Synopsis — As the concluding part of his series for Search Marketing Standard on faceted search, Jaimie Sirovich contributed an article to the Summer 2010 issue, detailing three major hazards that those choosing facets for navigational and SEO purposes need to be aware of, and how to deal with them. For those unfamiliar with the term, faceted search is defined in Wikipedia thus: “Faceted search, also called faceted navigation or faceted browsing, is a technique for accessing a collection of information represented using a faceted classification, allowing users to explore by filtering available information. A faceted classification system allows the assignment of multiple classifications to an object, enabling the classifications to be ordered in multiple ways, rather than in a single, pre-determined, taxonomic order. Each facet typically corresponds to the possible values of a property common to a set of digital objects.” For example, if you are selling cameras on your website, the facets that might be included in your navigation are color, brand, price, lens type, etc. Although mainly a concern for sites with large inventories that cross many categories, faceted search can also teach smaller sites much about the logical and effective classification of smaller inventories for potential customers and search engine optimization.
In this article, Jaimie follows up his earlier two posts (here and here) with an analysis of the major problems one has to face when venturing down the faceted navigation path. First amongst these is a consideration of whether, in fact, facets provide an opportunity or is just a potential problem waiting to happen, due to issues of spider traps and duplicate content ramifications. Second, one must be prepared to deal with the massive amount of data needed to make sense of such navigation and to address the problem of user intent (e.g., when a user enters “red” into the search box, are they looking for a red camera or one that has red eye reduction capabilities?) Finally, he addresses the issue of how faceted navigation can impact matters such as site speed and hosting/server capabilities and costs.

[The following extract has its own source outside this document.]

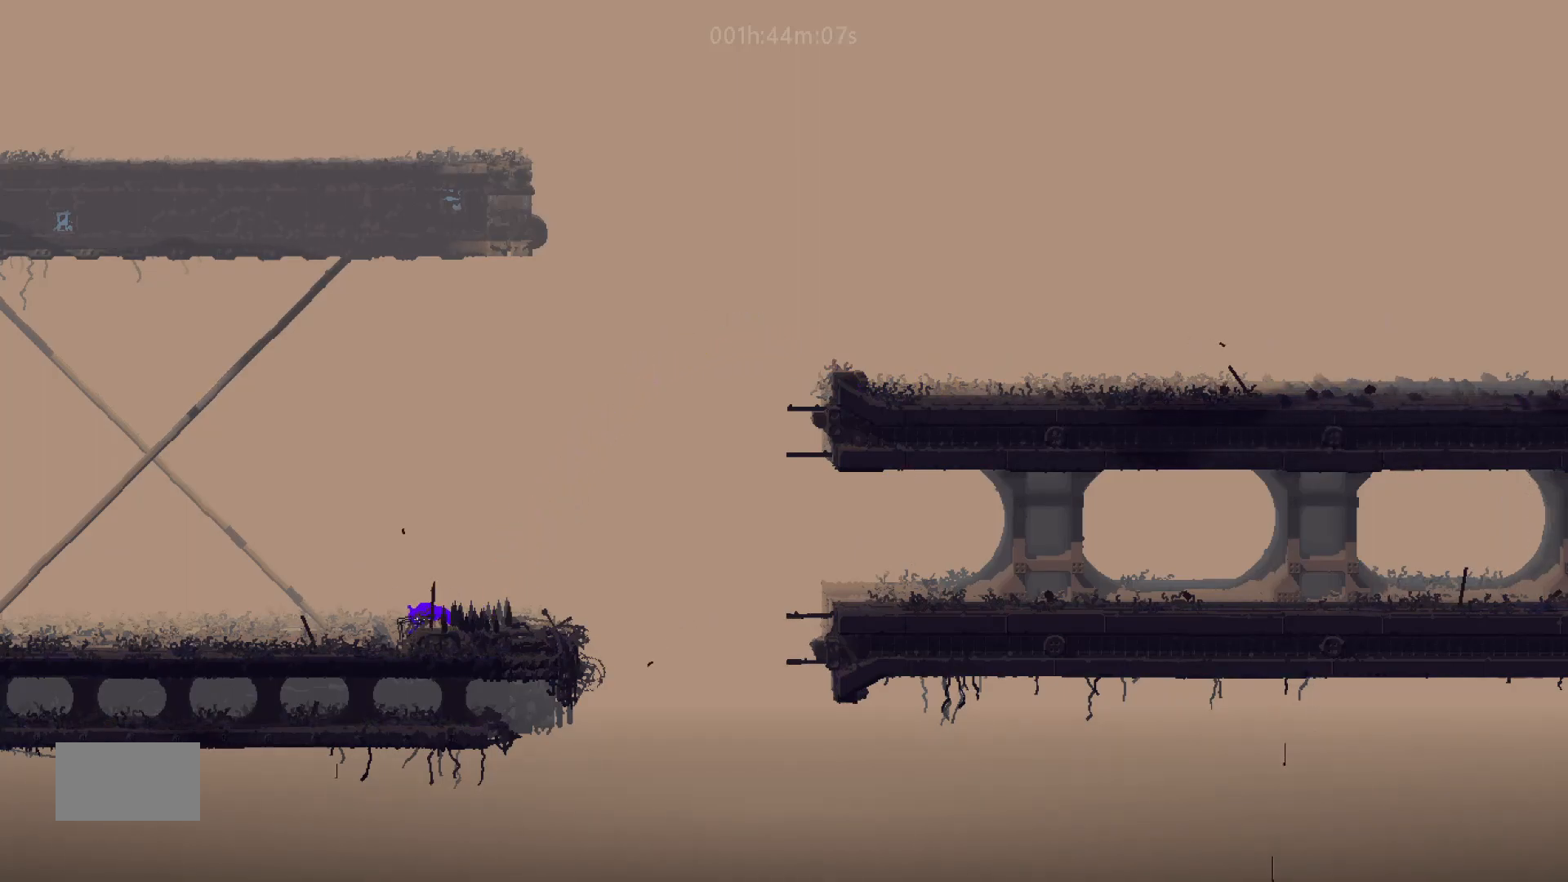
{"keys": ["down", "left"], "mouse_move": "down-left", "events": [[233, "j", "down"], [467, "j", "up"]]}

Backed by extensive experience in implementing faceted navigation for a number of sites with large and varied inventory, Jaimie not only can attest to the problems, but also offers concrete solutions from real-world examples. The problems that can arise from presenting a varied inventory of products online may range from issues of usability by potential customers to how search engines themselves interpret the situation. It’s a complex problem that provides lessons not only for the Amazons and eBays of the internet, but anyone presenting more than a few items for sale to the online customer.
The complete article follows …
Faceted Search: Hazards Lie Ahead For Ecommerce
In a blog post on the Search Marketing Standard site (“Facets As A Navigational & SEO Powerhouse,” March 30, 2010), I discussed the academic roots and benefits of faceted navigation, which does seem to be a universally positive user experience. Five of the most important benefits include:
1. Facets improve findability — In searching for a camera, a user may find something that is [Yellow], [10 megapixel], and from [Sony] quickly and intuitively by clicking just three times.

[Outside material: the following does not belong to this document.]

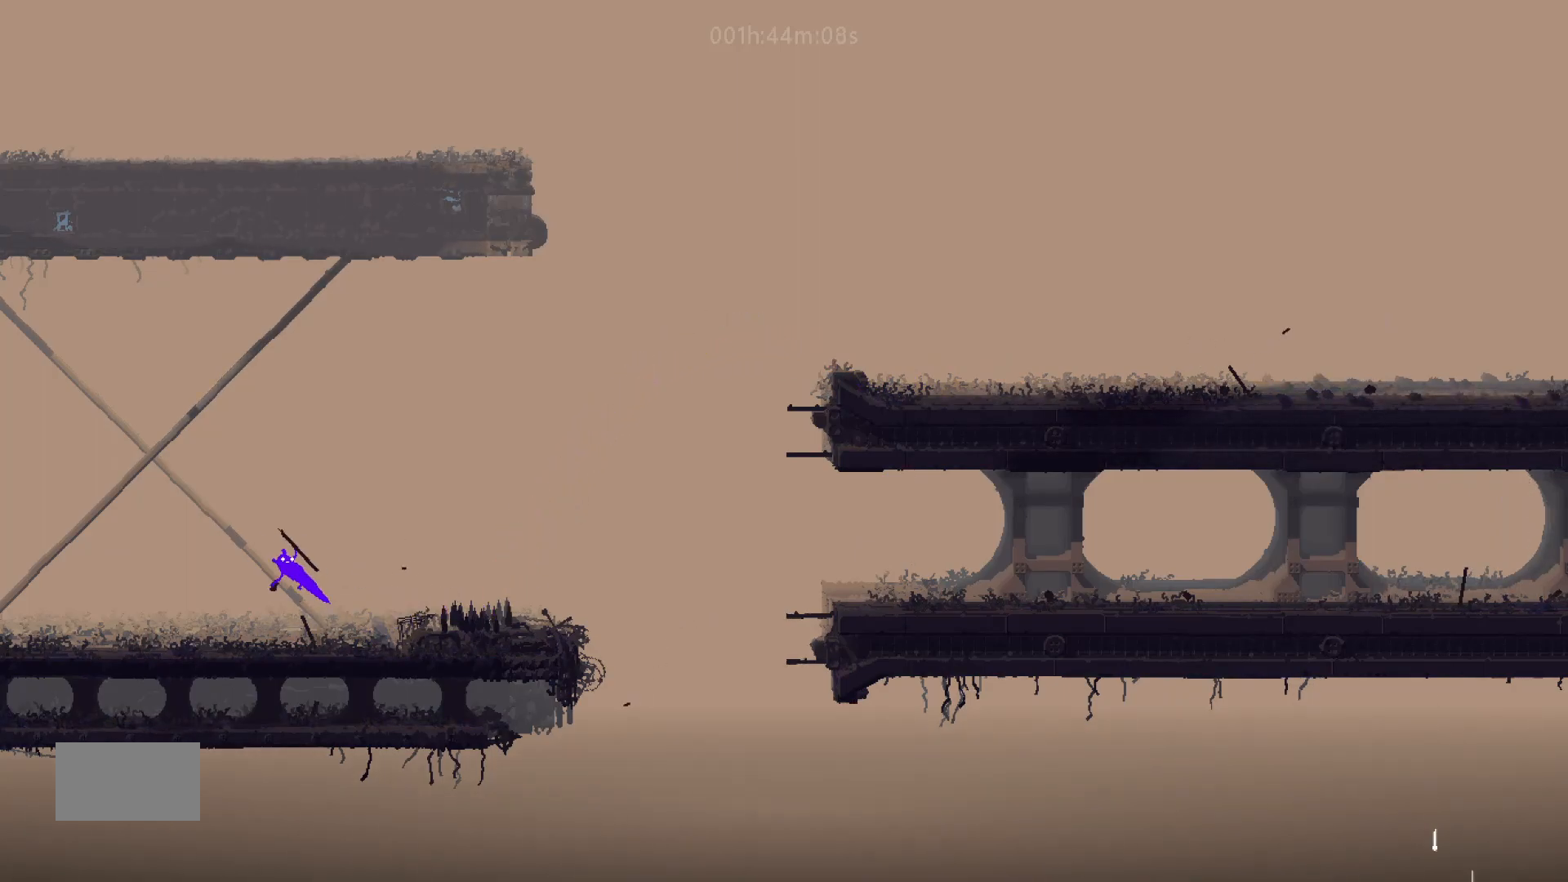
{"keys": ["down", "left"], "mouse_move": "down-left", "events": []}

2. Facets eliminate frustration — Users may select only valid combinations of properties, so will not be faced with a dead-end of zero products. If [Sony] has nothing in [Yellow], that choice will not be shown or otherwise disabled after the selection of [Sony].

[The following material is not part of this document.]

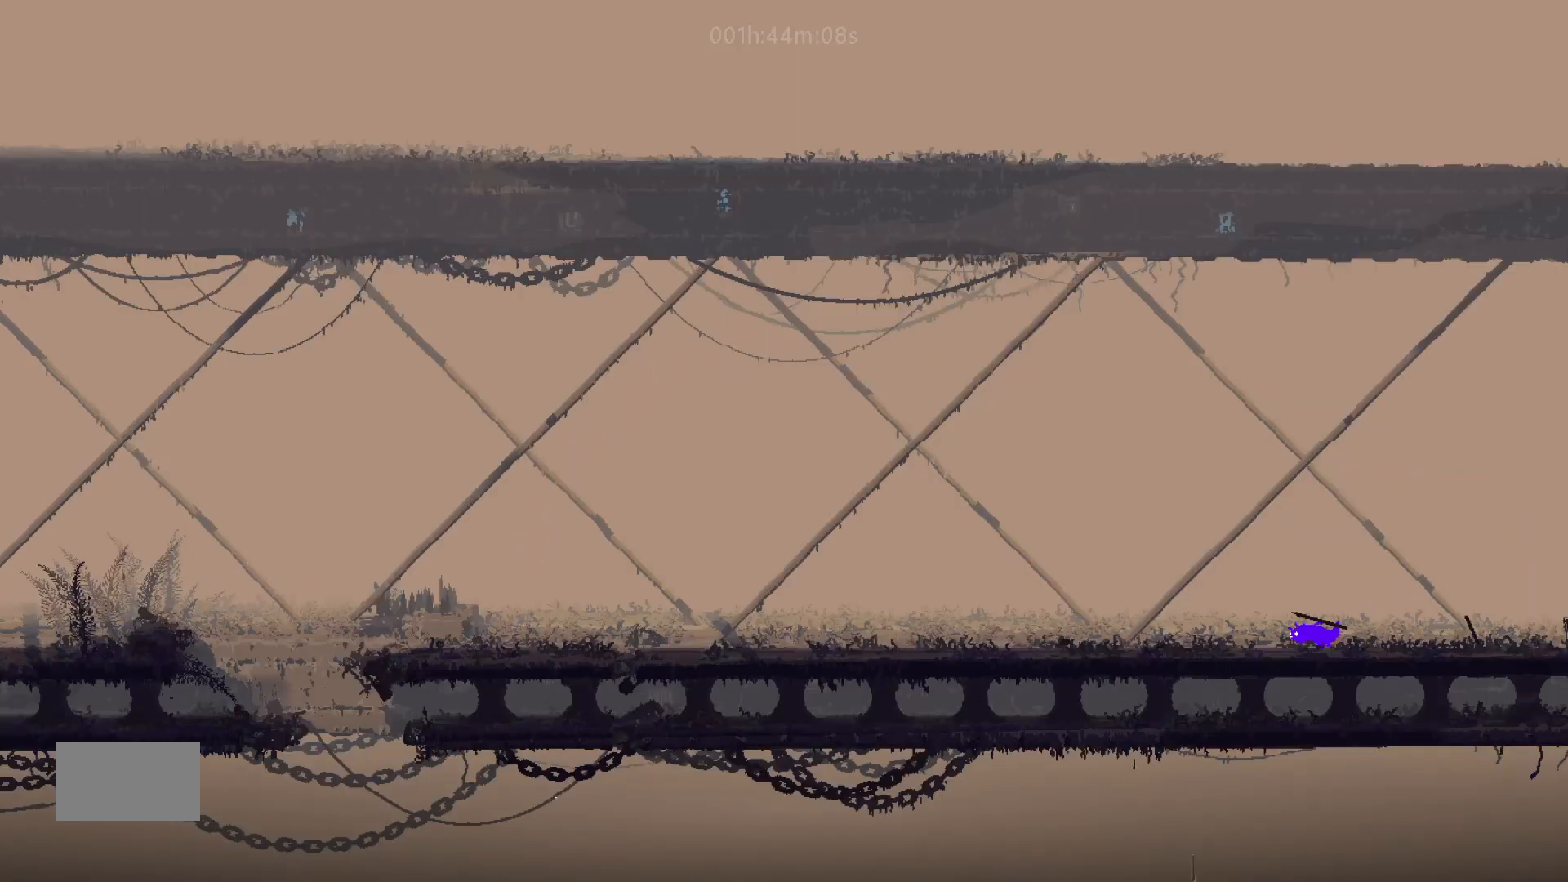
{"keys": ["left", "up"], "mouse_move": "up-left", "events": [[333, "down", "up"], [483, "up", "down"]]}
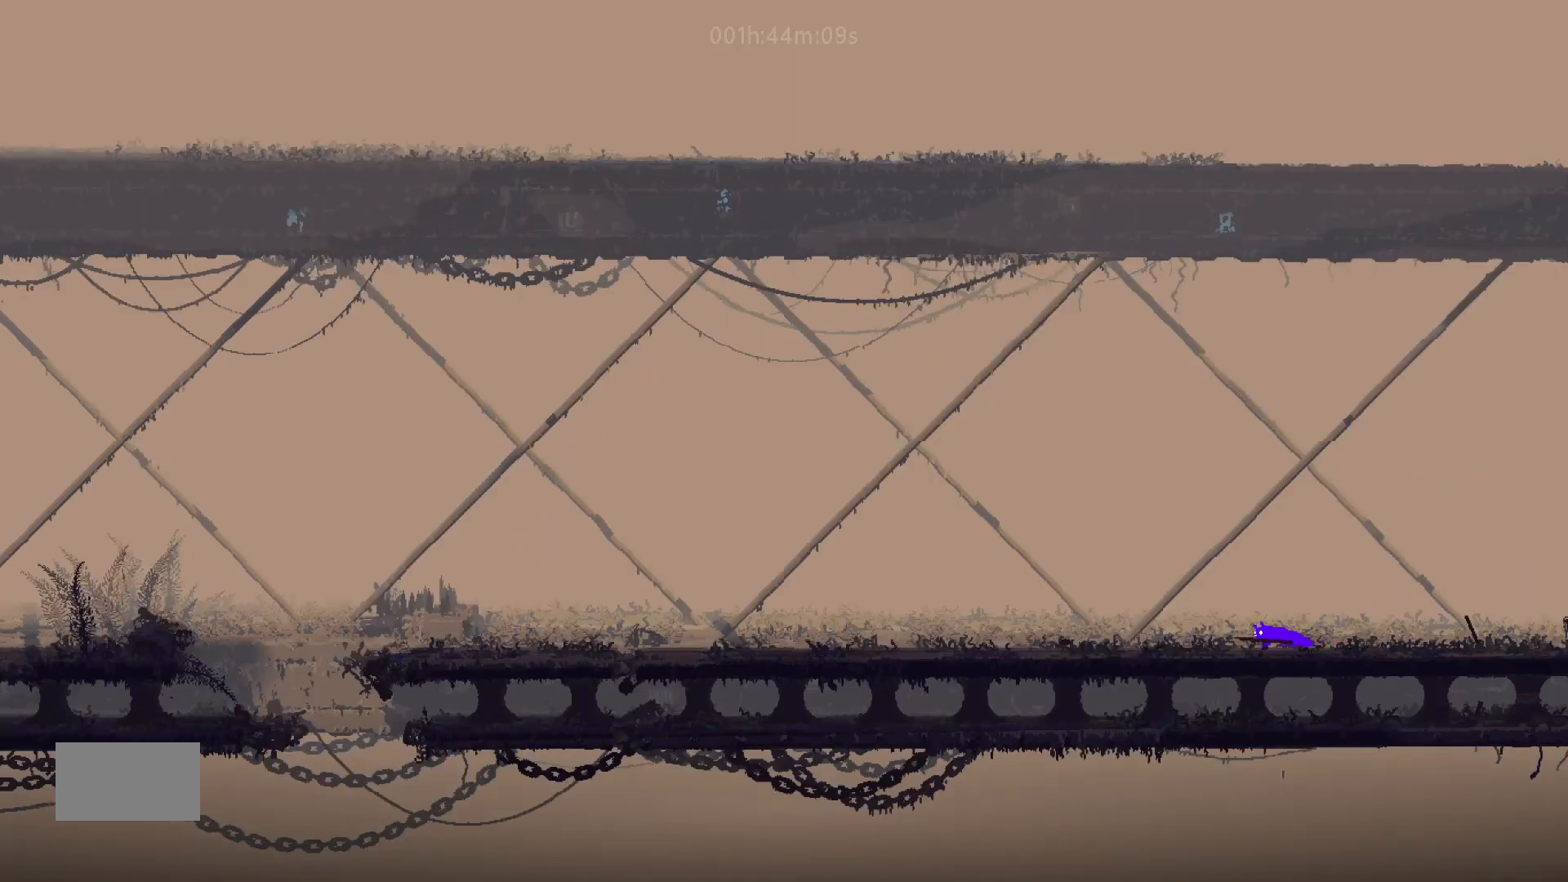
{"keys": ["down", "j", "left"], "mouse_move": "down-left", "events": [[167, "up", "up"], [467, "down", "down"], [483, "j", "down"]]}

3. Facets provide a guided means to navigate in any order — Users may believe [Yellow] is more important than [10 megapixel] and click accordingly. This contrasts with rigid, category-based schemes, where the structure of categorization presumes it knows how a user will navigate.
4. Facets remove noise from irrelevant results — Combined with keyword search, filtering by any facet (such as [$1000-$1500] or [Sony]), may zero in better on desired products. … and, most relevant to search marketers …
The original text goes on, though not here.